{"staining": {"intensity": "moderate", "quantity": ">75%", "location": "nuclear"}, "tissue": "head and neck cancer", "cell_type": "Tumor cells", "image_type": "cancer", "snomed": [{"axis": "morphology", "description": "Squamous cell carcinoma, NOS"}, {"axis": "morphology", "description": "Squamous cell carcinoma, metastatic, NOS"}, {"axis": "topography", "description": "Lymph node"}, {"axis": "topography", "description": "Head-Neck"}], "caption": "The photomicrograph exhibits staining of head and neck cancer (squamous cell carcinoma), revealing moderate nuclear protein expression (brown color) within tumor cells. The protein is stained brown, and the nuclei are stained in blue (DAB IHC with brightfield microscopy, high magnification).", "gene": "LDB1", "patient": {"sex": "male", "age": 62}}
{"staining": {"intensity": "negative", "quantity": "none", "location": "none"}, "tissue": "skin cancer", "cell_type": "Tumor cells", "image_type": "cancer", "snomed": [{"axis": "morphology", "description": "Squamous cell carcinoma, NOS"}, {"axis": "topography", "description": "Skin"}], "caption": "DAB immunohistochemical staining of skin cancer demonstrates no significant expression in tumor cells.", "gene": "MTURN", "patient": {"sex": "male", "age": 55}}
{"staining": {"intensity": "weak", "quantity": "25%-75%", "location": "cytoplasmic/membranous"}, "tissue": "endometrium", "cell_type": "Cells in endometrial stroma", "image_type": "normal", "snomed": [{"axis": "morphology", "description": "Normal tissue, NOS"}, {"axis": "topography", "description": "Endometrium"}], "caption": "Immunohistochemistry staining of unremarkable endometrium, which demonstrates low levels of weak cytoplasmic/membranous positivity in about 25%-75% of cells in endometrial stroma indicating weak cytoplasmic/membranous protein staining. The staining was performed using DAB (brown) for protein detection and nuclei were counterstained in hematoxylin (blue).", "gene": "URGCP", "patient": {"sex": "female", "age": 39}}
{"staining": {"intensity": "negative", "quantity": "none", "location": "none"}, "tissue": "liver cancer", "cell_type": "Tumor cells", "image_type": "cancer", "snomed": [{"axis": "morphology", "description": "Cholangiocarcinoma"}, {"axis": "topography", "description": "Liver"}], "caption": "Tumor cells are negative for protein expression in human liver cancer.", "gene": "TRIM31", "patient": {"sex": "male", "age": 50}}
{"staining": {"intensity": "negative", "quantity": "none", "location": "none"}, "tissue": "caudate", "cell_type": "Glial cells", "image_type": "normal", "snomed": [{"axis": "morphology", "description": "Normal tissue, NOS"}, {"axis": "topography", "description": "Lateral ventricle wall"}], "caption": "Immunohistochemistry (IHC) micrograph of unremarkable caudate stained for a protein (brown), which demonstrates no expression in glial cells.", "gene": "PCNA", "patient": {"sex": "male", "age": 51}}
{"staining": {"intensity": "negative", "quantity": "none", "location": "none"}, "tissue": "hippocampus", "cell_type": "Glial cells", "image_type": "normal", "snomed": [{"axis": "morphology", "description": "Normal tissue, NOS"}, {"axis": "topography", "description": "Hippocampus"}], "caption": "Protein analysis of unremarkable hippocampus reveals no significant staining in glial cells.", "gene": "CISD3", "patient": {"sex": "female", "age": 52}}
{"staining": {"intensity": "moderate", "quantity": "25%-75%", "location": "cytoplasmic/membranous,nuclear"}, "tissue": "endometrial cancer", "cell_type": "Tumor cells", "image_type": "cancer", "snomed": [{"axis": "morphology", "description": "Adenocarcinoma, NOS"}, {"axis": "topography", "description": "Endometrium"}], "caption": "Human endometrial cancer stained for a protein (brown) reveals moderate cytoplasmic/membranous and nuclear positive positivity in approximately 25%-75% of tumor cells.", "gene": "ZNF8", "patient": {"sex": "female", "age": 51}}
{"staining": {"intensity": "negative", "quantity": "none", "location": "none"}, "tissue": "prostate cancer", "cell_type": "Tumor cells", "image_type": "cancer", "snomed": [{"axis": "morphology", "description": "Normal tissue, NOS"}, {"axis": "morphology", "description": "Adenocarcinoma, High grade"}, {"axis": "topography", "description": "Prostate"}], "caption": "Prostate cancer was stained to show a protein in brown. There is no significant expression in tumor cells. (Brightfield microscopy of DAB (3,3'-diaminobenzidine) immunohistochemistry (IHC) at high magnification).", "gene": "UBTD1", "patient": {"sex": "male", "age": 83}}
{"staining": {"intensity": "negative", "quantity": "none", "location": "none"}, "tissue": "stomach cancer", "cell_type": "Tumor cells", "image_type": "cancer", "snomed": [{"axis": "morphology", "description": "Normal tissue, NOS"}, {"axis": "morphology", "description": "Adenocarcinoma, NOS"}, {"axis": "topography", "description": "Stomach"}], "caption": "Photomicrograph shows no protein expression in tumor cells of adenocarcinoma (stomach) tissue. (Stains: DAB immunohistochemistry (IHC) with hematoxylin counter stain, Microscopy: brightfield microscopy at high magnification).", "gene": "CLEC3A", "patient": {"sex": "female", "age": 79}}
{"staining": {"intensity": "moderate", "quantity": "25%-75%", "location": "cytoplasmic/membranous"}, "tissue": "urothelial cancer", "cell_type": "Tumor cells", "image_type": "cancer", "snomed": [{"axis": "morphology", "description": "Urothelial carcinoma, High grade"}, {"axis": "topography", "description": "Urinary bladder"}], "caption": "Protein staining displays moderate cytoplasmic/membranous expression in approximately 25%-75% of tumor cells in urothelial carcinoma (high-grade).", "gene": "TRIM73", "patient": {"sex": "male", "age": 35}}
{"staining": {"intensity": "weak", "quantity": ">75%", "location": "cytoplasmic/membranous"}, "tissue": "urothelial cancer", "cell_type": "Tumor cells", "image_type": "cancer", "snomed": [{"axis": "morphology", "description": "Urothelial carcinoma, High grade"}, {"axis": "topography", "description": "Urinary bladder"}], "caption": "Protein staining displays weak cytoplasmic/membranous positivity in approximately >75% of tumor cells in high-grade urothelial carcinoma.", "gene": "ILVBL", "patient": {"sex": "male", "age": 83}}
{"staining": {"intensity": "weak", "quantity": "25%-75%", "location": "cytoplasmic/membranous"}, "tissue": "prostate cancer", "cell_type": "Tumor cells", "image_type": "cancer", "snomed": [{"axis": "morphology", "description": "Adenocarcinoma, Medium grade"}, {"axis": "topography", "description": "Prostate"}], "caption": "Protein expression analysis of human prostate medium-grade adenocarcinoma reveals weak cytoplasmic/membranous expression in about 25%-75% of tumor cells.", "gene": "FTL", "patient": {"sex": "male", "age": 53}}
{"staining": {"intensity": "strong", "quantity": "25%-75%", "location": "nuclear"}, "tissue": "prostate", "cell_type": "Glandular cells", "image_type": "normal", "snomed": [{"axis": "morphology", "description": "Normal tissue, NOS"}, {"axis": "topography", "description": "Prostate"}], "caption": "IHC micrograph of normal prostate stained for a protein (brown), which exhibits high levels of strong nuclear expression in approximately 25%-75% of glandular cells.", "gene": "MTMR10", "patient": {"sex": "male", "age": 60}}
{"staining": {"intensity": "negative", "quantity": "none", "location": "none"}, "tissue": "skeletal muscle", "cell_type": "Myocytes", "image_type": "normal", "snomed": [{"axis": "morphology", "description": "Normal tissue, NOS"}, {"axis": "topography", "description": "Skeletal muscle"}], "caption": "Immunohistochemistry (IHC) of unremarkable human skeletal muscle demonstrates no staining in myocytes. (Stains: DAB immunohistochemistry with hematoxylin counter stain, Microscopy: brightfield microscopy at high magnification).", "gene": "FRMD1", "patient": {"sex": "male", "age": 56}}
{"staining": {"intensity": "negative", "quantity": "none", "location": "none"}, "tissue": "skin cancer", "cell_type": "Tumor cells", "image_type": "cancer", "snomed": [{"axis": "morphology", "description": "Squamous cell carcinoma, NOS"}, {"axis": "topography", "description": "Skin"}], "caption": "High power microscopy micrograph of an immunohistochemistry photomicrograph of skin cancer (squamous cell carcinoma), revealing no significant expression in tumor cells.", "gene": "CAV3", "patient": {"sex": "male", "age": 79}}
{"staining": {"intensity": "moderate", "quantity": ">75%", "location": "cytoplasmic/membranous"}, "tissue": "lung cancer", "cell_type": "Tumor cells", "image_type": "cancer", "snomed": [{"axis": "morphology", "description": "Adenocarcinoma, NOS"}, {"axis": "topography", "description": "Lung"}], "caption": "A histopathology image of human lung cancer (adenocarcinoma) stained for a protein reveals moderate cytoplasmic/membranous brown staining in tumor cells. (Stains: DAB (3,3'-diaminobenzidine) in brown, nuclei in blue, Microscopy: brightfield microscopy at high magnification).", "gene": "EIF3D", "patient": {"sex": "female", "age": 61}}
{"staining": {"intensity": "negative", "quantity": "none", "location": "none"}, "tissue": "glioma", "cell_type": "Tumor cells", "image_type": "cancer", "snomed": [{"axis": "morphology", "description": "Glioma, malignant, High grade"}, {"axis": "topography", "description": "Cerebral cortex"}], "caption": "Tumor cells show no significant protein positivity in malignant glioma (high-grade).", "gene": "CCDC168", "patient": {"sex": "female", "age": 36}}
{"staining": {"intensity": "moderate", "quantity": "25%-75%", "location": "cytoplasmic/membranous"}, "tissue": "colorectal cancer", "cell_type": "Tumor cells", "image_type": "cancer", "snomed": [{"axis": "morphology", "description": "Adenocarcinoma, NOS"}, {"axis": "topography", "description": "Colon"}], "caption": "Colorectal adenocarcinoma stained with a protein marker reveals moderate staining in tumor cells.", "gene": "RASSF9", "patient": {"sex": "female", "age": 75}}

* * * *

What to work on
An exact, complete copy of the lines above from the one with "cancer was stained" through the one with "shows no protein" is the whole answer.

Result of the task
{"staining": {"intensity": "negative", "quantity": "none", "location": "none"}, "tissue": "prostate cancer", "cell_type": "Tumor cells", "image_type": "cancer", "snomed": [{"axis": "morphology", "description": "Normal tissue, NOS"}, {"axis": "morphology", "description": "Adenocarcinoma, High grade"}, {"axis": "topography", "description": "Prostate"}], "caption": "Prostate cancer was stained to show a protein in brown. There is no significant expression in tumor cells. (Brightfield microscopy of DAB (3,3'-diaminobenzidine) immunohistochemistry (IHC) at high magnification).", "gene": "UBTD1", "patient": {"sex": "male", "age": 83}}
{"staining": {"intensity": "negative", "quantity": "none", "location": "none"}, "tissue": "stomach cancer", "cell_type": "Tumor cells", "image_type": "cancer", "snomed": [{"axis": "morphology", "description": "Normal tissue, NOS"}, {"axis": "morphology", "description": "Adenocarcinoma, NOS"}, {"axis": "topography", "description": "Stomach"}], "caption": "Photomicrograph shows no protein expression in tumor cells of adenocarcinoma (stomach) tissue. (Stains: DAB immunohistochemistry (IHC) with hematoxylin counter stain, Microscopy: brightfield microscopy at high magnification).", "gene": "CLEC3A", "patient": {"sex": "female", "age": 79}}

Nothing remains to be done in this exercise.